Both attorneys disagreed with the state attorneys on the
local board question. "The dispositive issue of whether the MVC is a
local board is not a discrete issue - it goes to the heart of the
legislative scheme for reviewing DRIs on Martha's Vineyard," wrote
Mr. Rappaport.

"The only issue for this court to decide is whether the
language of the Massachusetts Constitution, the MVC act, Chapter 40B
and entire body of SJC and Appeals Court decisions should be
disregarded so that the MVC is deemed to be a 'local board' rather
than a 'regional commission,' " he also wrote.

"In urging this court to hold that the MVC is a local board,
the HAC gives no attention to the far-reaching, real world
consequences of adopting that definition," Mr. Wodlinger wrote.

Both attorneys used the landmark Island Properties case as a
guidepost in their arguments.

Mr. Kupersmith's central goal for the last two years has been
to build a private luxury golf course on the property. The golf
course project was turned down by the commission last week for the
second time in 18 months.

In his brief, Mr. Wodlinger countered the notion put forward
by the state attorneys that the housing development plan has been
long in the works for Mr. Kupersmith's property.

"The plaintiff's interest in using this site as affordable
housing is recent, and indeed, not their preferred use of the
property. . . . The HAC completely fails to acknowledge that CKA [Mr.

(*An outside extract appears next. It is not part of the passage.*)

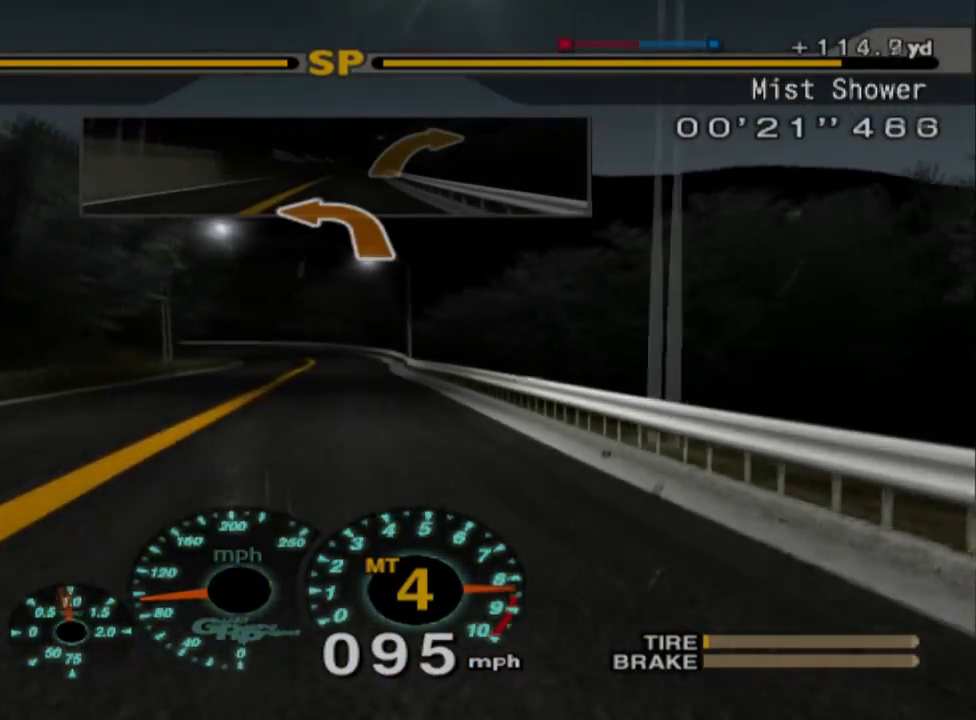
{"dt_ms": 500, "buttons": ["L2"], "left_stick": "center", "events": [[50, "left_stick", "center"], [383, "L2", "down"]]}
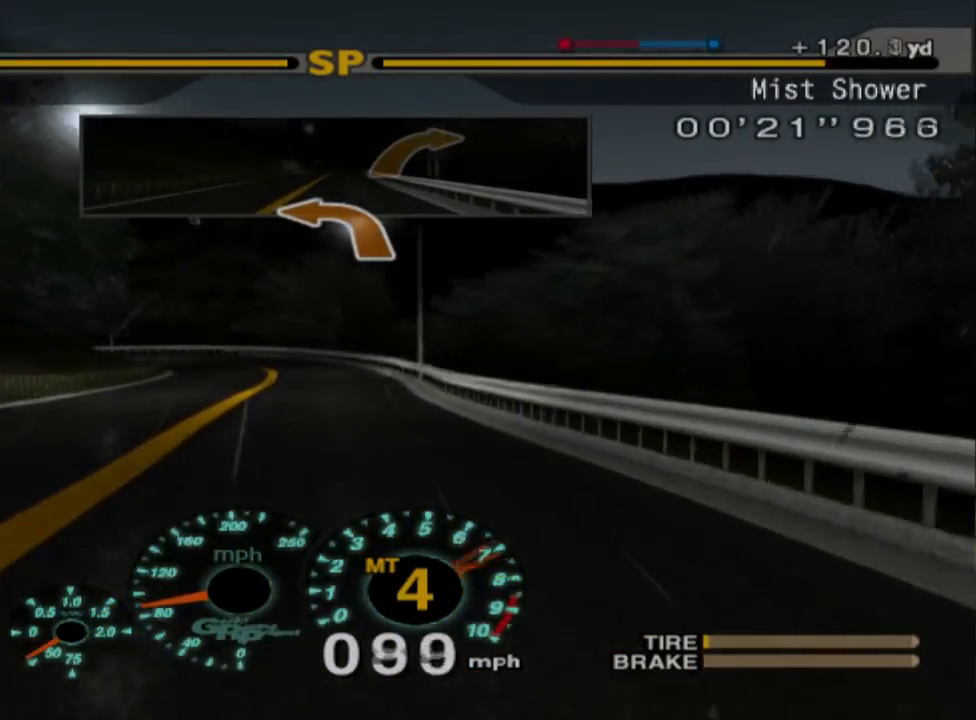
{"dt_ms": 500, "buttons": [], "left_stick": "center", "events": [[283, "L2", "up"], [300, "X", "down"], [400, "X", "up"]]}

Kupersmith's company] is using 40B as a 'club' to coerce the town and
the MVC to approve its earlier application for a golf course on the
same property," Mr. Wodlinger wrote.

The current set of arguments before the court center on a
motion for summary judgment in the portion of the case that involves
MVC jurisdiction. The other parts of the case - including a dispute
about whether the housing application was complete and whether the
ZBA erred in not acting on the application - have not yet been
adjudicated.

Created by an act of the state legislature in 1974, the
commission has broad regulatory powers that go beyond the powers of
local boards.

The commission legislation been upheld repeatedly by the
state's high courts over the years, but its power of review over
Chapter 40B projects has never been tested in court.

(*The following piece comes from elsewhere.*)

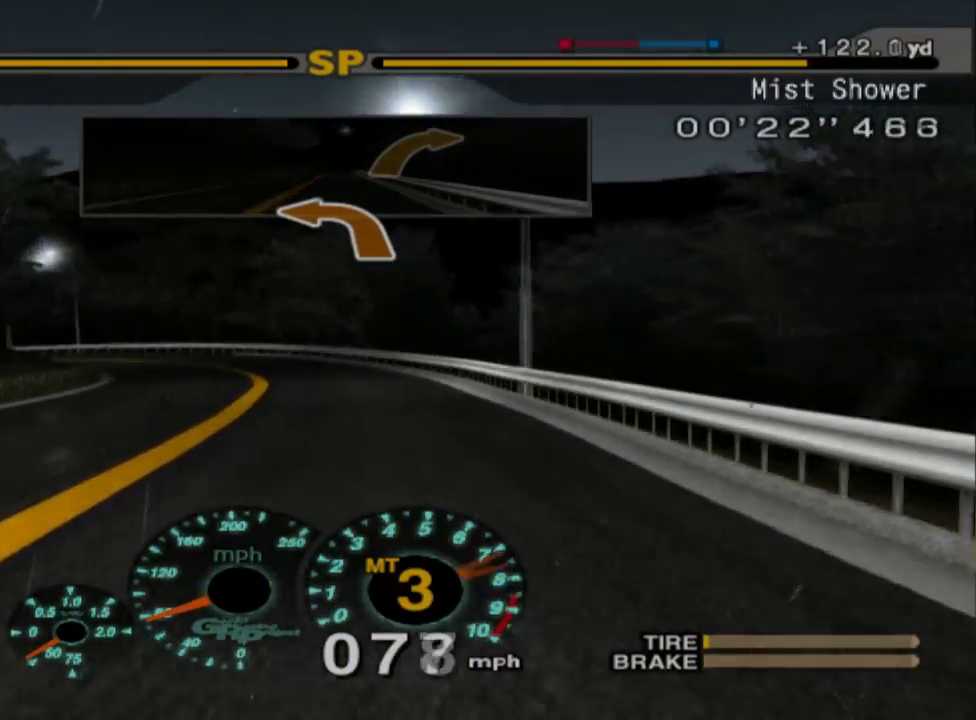
{"dt_ms": 500, "buttons": [], "left_stick": "center", "events": []}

At the end of his brief, Mr. Wodlinger pointed out that this
court case is not just about DRI reviews but also very much about
districts of critical planning concern (DCPCs). Quoting a portion of
the the well-known language from the Island Properties decision that
noted "it would be a perverse anomaly" if the regional purpose of the
MVC could be trumped by local zoning rules, Mr. Wodlinger concluded:

"It would be similarly perverse if Martha's Vineyard's DCPCs
- carefully created and enacted by the MVC over the last 25 years -
could be opened up to the dense, multi-family development envisioned
by Chapter 40B, regardless of the environmental or ecological value
of the area. Such result could not have been the intent of the
legislature and should not be sanctioned by this court."